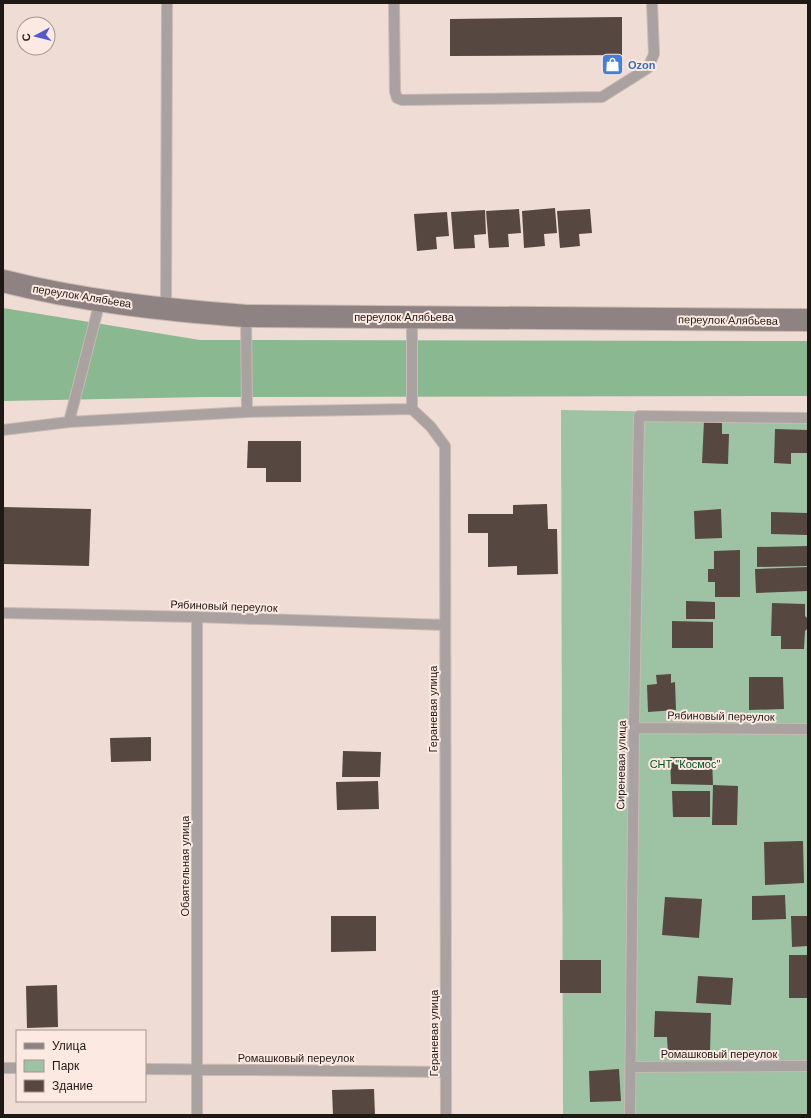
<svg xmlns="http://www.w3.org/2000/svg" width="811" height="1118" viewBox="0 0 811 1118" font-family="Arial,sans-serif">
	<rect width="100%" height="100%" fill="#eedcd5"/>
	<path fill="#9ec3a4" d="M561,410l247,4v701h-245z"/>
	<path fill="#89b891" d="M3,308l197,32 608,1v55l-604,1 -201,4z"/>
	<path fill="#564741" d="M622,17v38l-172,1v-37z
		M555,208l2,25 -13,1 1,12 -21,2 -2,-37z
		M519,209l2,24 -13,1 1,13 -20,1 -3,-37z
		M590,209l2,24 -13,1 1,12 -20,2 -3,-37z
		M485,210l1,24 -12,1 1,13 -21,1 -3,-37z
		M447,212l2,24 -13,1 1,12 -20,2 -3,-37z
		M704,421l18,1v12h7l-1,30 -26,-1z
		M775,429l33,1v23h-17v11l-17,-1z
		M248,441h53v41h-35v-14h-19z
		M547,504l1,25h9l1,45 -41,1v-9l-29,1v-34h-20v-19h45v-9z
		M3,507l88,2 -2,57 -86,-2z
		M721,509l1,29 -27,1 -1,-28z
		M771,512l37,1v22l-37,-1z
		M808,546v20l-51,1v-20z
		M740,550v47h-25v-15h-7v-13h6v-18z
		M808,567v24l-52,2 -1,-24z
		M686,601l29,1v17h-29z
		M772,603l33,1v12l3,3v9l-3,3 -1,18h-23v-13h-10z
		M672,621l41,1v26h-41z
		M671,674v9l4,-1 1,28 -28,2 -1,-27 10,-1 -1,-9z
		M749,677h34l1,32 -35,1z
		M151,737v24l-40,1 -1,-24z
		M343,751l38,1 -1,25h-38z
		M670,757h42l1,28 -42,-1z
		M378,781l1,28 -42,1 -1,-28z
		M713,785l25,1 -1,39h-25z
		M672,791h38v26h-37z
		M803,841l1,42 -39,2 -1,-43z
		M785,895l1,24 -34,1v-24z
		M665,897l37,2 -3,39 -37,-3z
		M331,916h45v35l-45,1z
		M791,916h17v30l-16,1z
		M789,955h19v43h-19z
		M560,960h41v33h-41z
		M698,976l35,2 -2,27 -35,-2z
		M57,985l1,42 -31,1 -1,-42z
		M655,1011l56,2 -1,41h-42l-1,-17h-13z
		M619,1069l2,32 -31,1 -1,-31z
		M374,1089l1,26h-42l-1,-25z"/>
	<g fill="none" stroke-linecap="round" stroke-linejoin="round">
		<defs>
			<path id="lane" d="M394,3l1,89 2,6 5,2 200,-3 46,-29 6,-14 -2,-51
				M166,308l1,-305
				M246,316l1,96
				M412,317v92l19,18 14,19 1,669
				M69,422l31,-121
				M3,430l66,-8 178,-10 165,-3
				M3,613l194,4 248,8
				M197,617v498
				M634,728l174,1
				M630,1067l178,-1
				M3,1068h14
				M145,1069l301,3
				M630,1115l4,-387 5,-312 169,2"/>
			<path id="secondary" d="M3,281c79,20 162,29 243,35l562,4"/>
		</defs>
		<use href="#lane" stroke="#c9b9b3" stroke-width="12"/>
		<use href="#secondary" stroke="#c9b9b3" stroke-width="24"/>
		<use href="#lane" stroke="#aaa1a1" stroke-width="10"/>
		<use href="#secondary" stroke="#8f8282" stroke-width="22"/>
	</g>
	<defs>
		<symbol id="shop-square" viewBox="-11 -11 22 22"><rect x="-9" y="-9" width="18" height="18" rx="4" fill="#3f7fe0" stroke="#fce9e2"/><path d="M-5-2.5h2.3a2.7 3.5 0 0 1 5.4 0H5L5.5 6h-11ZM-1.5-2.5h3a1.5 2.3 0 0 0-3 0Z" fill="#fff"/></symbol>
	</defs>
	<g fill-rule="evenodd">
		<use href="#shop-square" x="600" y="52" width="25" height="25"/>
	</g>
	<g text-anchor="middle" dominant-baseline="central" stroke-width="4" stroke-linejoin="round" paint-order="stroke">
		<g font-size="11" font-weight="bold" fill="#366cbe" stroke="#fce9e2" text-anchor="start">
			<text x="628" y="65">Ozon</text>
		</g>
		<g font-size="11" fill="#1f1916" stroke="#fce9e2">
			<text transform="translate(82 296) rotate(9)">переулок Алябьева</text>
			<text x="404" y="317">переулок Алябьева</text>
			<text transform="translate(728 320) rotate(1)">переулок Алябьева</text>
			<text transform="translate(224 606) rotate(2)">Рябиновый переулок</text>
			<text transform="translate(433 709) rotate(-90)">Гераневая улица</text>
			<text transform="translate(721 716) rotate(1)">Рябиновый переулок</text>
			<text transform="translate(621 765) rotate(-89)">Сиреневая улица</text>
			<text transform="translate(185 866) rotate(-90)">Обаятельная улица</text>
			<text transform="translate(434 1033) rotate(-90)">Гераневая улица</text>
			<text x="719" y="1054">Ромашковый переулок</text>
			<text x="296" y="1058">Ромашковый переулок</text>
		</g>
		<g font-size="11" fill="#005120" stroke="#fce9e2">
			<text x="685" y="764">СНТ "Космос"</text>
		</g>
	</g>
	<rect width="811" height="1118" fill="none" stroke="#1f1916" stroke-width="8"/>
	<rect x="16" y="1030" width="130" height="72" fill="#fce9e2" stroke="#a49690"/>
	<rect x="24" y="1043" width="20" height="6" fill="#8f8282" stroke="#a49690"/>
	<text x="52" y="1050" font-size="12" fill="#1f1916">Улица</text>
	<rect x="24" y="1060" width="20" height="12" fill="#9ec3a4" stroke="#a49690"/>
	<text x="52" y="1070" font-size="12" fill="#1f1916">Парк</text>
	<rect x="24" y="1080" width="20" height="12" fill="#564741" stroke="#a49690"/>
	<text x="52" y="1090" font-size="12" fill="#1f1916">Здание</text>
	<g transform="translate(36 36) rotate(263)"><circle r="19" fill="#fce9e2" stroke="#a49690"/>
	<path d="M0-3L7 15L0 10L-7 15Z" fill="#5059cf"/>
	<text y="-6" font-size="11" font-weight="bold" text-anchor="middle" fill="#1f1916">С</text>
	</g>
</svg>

* * *

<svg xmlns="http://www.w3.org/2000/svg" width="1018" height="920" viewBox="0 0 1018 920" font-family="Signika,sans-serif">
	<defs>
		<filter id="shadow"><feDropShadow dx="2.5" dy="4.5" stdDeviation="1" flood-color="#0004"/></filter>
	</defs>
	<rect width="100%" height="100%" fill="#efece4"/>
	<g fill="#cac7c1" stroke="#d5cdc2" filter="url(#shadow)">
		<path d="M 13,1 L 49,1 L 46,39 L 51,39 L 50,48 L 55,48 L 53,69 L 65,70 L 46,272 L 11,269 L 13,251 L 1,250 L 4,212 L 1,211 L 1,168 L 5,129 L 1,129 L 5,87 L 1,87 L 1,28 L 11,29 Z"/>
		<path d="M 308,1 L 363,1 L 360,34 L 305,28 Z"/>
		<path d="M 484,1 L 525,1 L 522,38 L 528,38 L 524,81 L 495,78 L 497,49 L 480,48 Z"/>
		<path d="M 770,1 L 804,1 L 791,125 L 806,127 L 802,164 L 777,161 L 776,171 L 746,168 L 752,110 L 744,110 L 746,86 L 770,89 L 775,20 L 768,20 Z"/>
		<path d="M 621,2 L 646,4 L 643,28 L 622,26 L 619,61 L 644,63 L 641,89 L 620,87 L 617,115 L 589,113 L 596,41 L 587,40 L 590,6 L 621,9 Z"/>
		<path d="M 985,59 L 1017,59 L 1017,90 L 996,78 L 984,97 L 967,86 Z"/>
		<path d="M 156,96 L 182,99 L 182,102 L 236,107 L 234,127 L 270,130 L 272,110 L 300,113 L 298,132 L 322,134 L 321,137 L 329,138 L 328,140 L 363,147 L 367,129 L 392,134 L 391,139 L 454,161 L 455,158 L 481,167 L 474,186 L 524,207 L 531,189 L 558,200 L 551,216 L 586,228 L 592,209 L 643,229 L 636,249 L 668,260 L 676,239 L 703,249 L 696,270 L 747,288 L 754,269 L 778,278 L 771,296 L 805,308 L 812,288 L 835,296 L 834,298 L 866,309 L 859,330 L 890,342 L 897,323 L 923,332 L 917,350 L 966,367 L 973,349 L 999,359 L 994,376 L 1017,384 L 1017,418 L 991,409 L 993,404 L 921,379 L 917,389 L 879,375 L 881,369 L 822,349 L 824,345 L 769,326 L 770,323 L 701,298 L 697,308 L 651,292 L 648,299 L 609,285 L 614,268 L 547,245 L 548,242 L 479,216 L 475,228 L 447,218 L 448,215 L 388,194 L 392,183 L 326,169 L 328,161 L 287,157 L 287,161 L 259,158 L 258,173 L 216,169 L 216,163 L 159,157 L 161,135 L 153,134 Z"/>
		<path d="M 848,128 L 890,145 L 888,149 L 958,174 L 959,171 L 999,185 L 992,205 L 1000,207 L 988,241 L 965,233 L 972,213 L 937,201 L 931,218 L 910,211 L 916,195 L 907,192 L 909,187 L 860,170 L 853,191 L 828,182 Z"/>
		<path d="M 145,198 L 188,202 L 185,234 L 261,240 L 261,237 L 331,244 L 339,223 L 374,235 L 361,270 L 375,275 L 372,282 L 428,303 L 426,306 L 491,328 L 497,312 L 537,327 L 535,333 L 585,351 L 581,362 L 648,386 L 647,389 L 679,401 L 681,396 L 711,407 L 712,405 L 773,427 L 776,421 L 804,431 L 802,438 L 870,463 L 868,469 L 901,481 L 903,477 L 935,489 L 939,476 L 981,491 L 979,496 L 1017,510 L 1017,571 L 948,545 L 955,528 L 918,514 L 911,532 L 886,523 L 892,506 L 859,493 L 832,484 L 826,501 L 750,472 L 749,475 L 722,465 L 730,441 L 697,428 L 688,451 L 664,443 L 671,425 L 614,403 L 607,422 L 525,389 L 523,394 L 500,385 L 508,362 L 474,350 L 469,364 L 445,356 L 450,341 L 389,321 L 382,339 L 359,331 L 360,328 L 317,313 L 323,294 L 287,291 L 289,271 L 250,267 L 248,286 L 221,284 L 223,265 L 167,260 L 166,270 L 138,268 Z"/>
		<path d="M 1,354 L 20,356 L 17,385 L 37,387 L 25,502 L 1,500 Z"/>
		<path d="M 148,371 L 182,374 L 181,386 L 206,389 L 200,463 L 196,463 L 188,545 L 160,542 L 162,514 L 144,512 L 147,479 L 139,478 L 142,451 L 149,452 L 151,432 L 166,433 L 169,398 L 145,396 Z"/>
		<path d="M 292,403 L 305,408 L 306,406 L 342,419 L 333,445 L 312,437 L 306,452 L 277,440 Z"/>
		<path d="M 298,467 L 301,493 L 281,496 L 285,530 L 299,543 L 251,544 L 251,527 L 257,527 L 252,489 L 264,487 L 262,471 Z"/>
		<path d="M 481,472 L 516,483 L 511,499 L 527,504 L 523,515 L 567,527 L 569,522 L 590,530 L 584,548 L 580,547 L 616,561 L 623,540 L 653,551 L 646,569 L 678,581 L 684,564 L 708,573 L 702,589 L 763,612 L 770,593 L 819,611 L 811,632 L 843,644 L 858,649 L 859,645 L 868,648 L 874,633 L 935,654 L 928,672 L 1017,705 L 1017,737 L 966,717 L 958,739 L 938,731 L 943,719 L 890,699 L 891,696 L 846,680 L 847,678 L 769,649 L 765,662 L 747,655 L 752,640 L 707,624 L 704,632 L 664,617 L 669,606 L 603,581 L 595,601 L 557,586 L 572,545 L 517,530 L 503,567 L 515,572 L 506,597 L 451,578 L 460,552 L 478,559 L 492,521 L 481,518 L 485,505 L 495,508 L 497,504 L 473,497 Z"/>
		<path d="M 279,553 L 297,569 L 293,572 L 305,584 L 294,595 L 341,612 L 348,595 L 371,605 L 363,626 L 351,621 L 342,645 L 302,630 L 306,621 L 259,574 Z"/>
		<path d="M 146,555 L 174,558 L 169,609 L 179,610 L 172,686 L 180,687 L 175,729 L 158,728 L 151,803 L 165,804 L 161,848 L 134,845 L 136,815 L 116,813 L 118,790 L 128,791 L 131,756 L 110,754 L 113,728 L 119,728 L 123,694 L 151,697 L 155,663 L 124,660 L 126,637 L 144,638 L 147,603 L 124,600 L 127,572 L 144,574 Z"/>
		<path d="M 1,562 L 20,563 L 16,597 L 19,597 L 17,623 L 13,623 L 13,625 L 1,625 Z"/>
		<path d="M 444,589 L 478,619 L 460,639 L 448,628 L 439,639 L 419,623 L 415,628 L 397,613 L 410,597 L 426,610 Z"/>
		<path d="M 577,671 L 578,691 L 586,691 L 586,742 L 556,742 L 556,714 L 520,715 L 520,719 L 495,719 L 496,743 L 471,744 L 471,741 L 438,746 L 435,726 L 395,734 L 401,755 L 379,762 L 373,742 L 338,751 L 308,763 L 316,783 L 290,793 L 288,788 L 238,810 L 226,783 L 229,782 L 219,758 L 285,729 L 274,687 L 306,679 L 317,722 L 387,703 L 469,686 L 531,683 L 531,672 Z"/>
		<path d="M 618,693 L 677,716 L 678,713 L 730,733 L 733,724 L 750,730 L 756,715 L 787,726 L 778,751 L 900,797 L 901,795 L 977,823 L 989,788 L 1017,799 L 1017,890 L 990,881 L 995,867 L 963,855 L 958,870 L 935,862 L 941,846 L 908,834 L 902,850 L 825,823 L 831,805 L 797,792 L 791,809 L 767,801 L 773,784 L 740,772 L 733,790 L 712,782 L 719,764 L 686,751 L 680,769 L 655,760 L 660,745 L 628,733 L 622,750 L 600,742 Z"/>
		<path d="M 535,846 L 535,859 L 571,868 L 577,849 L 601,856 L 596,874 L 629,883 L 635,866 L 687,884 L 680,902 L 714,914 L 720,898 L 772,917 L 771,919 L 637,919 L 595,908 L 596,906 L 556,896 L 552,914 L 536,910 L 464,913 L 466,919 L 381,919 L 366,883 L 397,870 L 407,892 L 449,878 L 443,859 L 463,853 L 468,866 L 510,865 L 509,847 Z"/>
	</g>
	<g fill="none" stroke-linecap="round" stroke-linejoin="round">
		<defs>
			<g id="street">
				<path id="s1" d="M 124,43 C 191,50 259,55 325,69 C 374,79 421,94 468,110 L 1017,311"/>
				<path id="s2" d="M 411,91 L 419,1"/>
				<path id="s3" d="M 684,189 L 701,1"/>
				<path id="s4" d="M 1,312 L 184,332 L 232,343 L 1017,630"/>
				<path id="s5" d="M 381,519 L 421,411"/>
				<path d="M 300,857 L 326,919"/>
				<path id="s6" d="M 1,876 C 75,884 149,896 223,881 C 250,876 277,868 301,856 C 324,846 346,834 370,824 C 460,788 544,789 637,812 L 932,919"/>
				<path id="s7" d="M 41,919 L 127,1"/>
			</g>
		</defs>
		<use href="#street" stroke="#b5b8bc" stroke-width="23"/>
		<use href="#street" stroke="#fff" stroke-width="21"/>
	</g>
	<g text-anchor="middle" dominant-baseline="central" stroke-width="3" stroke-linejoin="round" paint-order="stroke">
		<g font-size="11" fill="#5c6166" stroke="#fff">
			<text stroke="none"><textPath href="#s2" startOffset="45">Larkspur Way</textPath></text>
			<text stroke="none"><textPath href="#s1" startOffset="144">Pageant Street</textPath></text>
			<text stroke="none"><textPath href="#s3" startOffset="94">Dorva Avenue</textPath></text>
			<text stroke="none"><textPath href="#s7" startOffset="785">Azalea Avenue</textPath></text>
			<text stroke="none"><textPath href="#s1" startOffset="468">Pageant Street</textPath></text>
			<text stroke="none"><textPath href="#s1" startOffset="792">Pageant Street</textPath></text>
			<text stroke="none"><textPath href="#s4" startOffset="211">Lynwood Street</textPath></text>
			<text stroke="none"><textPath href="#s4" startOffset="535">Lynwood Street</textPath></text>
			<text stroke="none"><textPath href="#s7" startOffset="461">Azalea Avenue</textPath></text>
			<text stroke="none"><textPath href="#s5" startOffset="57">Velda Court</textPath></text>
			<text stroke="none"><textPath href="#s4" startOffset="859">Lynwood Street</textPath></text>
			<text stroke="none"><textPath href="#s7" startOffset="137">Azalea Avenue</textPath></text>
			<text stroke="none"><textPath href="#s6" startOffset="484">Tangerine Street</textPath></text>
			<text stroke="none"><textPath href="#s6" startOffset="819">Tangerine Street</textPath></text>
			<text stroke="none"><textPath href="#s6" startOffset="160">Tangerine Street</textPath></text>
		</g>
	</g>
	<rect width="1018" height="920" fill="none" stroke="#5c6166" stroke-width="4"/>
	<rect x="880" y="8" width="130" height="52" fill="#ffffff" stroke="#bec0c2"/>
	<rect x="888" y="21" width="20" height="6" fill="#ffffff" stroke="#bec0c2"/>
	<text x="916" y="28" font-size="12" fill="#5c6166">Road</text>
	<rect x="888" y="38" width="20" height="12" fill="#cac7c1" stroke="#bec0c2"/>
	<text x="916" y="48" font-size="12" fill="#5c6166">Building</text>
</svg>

...

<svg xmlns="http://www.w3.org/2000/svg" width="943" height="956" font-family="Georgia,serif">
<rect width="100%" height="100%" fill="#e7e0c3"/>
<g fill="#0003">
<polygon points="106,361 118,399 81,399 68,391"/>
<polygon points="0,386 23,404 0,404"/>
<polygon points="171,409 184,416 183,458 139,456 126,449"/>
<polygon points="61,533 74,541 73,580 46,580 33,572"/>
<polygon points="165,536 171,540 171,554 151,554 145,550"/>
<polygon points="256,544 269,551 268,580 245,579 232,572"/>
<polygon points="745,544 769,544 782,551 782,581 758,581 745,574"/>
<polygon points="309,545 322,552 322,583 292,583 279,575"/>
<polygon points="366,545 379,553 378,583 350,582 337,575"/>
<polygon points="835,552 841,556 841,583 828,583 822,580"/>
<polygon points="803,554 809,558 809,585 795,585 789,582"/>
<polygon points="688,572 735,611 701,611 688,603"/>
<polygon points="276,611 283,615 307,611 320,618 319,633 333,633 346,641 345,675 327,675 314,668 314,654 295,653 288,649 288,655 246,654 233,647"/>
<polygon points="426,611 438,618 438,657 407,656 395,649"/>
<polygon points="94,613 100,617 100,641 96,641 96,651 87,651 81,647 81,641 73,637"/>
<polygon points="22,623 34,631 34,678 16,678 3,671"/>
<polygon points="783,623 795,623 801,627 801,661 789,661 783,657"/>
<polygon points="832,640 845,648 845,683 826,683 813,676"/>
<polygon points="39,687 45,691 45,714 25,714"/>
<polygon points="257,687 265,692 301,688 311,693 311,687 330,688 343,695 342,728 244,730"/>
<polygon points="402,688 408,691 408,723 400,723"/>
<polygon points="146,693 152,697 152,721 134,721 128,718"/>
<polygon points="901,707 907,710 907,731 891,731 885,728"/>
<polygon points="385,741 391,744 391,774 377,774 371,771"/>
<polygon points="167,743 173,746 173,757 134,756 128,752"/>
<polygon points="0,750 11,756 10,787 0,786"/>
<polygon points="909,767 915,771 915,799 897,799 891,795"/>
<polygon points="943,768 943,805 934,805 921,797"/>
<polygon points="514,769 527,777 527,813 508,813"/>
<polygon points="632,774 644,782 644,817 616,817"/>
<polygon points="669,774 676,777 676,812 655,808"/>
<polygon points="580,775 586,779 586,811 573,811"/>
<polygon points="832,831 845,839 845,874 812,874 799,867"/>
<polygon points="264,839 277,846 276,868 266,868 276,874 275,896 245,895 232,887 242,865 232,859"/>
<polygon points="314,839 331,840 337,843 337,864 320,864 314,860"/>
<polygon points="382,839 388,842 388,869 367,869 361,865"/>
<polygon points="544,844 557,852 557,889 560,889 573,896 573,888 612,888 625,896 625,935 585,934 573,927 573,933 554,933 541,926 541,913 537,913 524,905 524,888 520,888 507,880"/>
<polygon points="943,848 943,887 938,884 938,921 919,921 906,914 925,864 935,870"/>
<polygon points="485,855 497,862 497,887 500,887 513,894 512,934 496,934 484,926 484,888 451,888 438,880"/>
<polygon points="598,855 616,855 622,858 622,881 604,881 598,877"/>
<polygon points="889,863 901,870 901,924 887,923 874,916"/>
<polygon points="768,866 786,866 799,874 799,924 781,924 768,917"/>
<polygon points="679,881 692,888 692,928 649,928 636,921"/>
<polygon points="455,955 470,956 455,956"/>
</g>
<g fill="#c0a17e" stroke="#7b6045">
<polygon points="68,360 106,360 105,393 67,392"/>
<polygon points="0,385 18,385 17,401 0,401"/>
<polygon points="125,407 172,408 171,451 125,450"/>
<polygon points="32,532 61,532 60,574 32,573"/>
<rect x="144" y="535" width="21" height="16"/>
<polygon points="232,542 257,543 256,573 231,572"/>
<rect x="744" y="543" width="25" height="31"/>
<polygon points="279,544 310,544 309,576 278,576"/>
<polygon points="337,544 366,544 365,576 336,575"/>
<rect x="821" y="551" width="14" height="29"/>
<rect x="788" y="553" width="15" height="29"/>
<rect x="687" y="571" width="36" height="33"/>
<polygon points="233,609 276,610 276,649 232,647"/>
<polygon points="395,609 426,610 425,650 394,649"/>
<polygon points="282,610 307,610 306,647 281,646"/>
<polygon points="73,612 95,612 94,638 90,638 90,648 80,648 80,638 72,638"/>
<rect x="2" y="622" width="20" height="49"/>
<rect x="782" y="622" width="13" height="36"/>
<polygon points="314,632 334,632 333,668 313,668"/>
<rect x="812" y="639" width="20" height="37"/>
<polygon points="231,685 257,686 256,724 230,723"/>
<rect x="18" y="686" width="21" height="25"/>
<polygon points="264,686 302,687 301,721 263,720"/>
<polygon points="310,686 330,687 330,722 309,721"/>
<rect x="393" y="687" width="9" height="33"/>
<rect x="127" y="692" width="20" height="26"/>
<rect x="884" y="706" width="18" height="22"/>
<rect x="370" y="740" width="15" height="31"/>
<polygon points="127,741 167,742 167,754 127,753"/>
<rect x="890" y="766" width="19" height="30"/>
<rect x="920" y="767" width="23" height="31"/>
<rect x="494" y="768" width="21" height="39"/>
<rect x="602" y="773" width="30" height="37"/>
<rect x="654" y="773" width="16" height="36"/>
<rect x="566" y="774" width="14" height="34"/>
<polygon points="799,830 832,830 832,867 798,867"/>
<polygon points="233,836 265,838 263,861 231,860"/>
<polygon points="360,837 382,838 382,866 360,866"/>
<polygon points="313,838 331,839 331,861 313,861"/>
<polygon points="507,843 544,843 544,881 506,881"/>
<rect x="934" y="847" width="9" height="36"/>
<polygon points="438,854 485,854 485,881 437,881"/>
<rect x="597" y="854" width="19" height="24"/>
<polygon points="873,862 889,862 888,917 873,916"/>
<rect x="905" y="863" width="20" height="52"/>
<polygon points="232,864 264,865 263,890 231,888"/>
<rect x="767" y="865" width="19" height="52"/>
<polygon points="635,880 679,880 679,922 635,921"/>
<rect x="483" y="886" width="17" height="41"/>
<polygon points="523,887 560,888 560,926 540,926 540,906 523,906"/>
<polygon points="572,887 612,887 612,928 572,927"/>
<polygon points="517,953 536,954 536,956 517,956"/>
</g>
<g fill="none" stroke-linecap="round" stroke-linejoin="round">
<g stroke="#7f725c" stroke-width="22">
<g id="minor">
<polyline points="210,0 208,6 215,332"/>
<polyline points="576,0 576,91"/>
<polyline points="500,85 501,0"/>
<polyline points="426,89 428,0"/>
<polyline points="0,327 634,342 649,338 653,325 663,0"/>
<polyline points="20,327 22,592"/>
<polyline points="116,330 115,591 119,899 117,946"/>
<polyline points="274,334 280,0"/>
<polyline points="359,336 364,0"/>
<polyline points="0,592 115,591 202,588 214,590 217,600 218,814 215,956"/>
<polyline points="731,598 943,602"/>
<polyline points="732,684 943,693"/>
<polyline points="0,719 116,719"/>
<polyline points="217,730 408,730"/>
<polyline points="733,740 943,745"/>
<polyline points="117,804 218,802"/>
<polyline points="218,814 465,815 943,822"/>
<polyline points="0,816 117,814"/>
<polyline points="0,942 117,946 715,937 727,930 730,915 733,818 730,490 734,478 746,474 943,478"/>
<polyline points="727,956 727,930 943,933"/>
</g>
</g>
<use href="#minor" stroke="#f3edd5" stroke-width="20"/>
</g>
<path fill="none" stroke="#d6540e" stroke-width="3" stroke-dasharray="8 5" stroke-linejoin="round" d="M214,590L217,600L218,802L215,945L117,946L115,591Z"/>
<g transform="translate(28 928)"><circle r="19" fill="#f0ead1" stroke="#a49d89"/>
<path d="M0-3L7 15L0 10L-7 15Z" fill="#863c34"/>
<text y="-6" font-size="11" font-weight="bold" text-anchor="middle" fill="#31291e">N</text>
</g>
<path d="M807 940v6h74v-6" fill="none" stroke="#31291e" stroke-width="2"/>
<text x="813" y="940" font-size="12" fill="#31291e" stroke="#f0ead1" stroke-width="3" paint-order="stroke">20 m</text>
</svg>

§ **TASK DIRECTIONS**: Find the lines above with the word "dominant". Copy them out.

§ **SOLUTION FOR THIS PROBLEM**:
	<g text-anchor="middle" dominant-baseline="central" stroke-width="4" stroke-linejoin="round" paint-order="stroke">
	<g text-anchor="middle" dominant-baseline="central" stroke-width="3" stroke-linejoin="round" paint-order="stroke">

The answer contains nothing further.